----- Records for the exercise

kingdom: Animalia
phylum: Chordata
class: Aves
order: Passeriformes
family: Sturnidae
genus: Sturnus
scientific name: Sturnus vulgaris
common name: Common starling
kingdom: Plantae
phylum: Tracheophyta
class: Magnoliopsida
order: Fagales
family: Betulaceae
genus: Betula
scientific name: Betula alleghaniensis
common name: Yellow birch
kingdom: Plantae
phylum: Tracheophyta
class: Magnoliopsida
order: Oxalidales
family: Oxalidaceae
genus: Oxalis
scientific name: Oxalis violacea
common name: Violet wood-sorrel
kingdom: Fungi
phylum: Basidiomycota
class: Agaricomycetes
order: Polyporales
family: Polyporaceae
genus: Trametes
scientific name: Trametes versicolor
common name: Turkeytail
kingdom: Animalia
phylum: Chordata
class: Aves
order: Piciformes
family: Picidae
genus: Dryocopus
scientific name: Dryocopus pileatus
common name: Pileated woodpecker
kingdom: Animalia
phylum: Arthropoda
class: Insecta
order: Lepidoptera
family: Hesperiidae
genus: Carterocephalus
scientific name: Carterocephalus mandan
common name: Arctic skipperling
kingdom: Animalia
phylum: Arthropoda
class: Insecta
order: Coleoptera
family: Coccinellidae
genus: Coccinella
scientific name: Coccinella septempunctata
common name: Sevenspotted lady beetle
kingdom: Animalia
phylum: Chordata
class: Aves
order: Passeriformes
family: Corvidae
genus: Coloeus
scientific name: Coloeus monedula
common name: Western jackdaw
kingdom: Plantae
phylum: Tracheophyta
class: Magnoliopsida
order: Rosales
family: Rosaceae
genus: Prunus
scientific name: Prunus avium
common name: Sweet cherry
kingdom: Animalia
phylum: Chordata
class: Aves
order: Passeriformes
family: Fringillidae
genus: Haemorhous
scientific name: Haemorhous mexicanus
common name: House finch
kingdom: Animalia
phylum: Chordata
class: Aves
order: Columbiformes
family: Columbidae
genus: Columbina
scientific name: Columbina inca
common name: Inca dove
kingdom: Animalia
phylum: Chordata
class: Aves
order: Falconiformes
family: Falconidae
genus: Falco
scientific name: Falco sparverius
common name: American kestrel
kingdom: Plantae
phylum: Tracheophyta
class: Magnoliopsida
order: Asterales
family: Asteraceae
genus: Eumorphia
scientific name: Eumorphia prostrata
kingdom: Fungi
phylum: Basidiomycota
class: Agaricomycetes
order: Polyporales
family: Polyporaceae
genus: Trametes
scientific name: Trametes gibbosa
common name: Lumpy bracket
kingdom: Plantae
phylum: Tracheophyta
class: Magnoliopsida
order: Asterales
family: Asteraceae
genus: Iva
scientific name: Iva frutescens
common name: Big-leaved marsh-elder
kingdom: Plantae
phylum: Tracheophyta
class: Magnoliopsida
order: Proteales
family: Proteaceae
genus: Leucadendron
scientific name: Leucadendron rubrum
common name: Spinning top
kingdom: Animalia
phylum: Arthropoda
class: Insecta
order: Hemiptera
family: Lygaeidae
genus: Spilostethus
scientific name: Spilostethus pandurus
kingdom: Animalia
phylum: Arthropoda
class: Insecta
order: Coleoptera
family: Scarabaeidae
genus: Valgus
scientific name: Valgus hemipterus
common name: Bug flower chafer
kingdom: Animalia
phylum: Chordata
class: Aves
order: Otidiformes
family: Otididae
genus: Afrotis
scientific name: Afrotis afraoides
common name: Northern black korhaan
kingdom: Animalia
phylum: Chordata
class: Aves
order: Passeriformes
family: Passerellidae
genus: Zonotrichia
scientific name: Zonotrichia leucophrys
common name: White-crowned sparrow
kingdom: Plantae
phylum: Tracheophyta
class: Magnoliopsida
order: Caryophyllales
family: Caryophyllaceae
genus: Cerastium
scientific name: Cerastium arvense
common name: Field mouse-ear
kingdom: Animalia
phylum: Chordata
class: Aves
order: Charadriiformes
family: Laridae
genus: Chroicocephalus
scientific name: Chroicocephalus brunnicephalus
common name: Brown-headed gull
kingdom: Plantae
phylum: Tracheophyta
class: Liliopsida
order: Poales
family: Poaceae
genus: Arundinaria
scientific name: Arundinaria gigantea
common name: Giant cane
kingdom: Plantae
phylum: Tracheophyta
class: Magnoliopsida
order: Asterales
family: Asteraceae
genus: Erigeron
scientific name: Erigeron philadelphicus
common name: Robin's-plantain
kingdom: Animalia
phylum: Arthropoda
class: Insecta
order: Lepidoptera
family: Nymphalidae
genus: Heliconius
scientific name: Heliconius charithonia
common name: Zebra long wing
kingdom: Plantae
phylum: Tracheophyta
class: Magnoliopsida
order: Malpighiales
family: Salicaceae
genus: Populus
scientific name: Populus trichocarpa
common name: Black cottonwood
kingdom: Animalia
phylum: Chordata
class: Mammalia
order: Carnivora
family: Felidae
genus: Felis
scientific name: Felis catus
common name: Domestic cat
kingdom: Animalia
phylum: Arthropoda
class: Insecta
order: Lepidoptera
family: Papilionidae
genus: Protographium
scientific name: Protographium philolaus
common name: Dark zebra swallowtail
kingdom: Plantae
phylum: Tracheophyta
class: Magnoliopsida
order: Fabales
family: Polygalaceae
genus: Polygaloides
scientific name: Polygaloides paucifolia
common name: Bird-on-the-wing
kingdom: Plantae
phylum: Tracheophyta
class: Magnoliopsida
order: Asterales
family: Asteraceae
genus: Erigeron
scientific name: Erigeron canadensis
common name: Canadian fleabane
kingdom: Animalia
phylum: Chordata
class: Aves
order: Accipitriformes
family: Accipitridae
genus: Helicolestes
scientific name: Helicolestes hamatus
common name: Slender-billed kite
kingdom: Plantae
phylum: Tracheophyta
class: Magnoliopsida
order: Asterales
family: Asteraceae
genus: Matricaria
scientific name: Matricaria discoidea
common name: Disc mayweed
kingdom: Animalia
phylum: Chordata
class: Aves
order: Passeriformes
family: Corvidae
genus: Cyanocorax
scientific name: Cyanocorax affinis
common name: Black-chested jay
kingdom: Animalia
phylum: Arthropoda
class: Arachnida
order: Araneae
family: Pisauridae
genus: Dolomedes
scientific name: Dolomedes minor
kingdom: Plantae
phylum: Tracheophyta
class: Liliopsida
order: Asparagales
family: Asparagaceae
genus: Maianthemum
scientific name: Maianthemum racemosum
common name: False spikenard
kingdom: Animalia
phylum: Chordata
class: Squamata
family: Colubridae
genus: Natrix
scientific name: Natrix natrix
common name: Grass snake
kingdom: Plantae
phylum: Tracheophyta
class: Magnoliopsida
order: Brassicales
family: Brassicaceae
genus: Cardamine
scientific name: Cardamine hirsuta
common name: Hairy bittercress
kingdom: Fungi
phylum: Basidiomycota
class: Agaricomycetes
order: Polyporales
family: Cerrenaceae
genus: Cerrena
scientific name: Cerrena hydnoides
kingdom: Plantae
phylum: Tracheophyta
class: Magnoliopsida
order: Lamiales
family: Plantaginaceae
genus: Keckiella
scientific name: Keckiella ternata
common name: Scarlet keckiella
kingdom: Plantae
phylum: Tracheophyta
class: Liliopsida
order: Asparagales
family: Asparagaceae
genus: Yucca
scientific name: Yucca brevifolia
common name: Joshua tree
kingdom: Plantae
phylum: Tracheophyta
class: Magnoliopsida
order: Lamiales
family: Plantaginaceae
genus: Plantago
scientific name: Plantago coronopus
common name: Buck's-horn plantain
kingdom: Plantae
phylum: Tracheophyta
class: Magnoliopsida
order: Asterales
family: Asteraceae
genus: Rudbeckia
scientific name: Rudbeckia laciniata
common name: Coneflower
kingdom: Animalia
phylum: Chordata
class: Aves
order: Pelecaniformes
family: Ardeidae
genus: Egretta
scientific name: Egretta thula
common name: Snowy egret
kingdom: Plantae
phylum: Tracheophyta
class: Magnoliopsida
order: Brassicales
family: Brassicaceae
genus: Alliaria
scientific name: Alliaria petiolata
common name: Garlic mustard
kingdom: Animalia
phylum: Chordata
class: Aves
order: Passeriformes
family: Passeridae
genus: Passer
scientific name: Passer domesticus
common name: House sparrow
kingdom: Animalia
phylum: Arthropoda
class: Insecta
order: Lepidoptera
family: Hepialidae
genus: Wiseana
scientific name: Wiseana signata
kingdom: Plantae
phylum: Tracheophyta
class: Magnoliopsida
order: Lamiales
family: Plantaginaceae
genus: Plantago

----------

* **Written exercise**
Turn the lines above into a numbered list, leaving out any blank lines, and include everything from the line containing "common name: Pileated woodpecker" down to the line containing "genus: Leucadendron", with both of those lines included.

* **Correct output**
1. common name: Pileated woodpecker
2. kingdom: Animalia
3. phylum: Arthropoda
4. class: Insecta
5. order: Lepidoptera
6. family: Hesperiidae
7. genus: Carterocephalus
8. scientific name: Carterocephalus mandan
9. common name: Arctic skipperling
10. kingdom: Animalia
11. phylum: Arthropoda
12. class: Insecta
13. order: Coleoptera
14. family: Coccinellidae
15. genus: Coccinella
16. scientific name: Coccinella septempunctata
17. common name: Sevenspotted lady beetle
18. kingdom: Animalia
19. phylum: Chordata
20. class: Aves
21. order: Passeriformes
22. family: Corvidae
23. genus: Coloeus
24. scientific name: Coloeus monedula
25. common name: Western jackdaw
26. kingdom: Plantae
27. phylum: Tracheophyta
28. class: Magnoliopsida
29. order: Rosales
30. family: Rosaceae
31. genus: Prunus
32. scientific name: Prunus avium
33. common name: Sweet cherry
34. kingdom: Animalia
35. phylum: Chordata
36. class: Aves
37. order: Passeriformes
38. family: Fringillidae
39. genus: Haemorhous
40. scientific name: Haemorhous mexicanus
41. common name: House finch
42. kingdom: Animalia
43. phylum: Chordata
44. class: Aves
45. order: Columbiformes
46. family: Columbidae
47. genus: Columbina
48. scientific name: Columbina inca
49. common name: Inca dove
50. kingdom: Animalia
51. phylum: Chordata
52. class: Aves
53. order: Falconiformes
54. family: Falconidae
55. genus: Falco
56. scientific name: Falco sparverius
57. common name: American kestrel
58. kingdom: Plantae
59. phylum: Tracheophyta
60. class: Magnoliopsida
61. order: Asterales
62. family: Asteraceae
63. genus: Eumorphia
64. scientific name: Eumorphia prostrata
65. kingdom: Fungi
66. phylum: Basidiomycota
67. class: Agaricomycetes
68. order: Polyporales
69. family: Polyporaceae
70. genus: Trametes
71. scientific name: Trametes gibbosa
72. common name: Lumpy bracket
73. kingdom: Plantae
74. phylum: Tracheophyta
75. class: Magnoliopsida
76. order: Asterales
77. family: Asteraceae
78. genus: Iva
79. scientific name: Iva frutescens
80. common name: Big-leaved marsh-elder
81. kingdom: Plantae
82. phylum: Tracheophyta
83. class: Magnoliopsida
84. order: Proteales
85. family: Proteaceae
86. genus: Leucadendron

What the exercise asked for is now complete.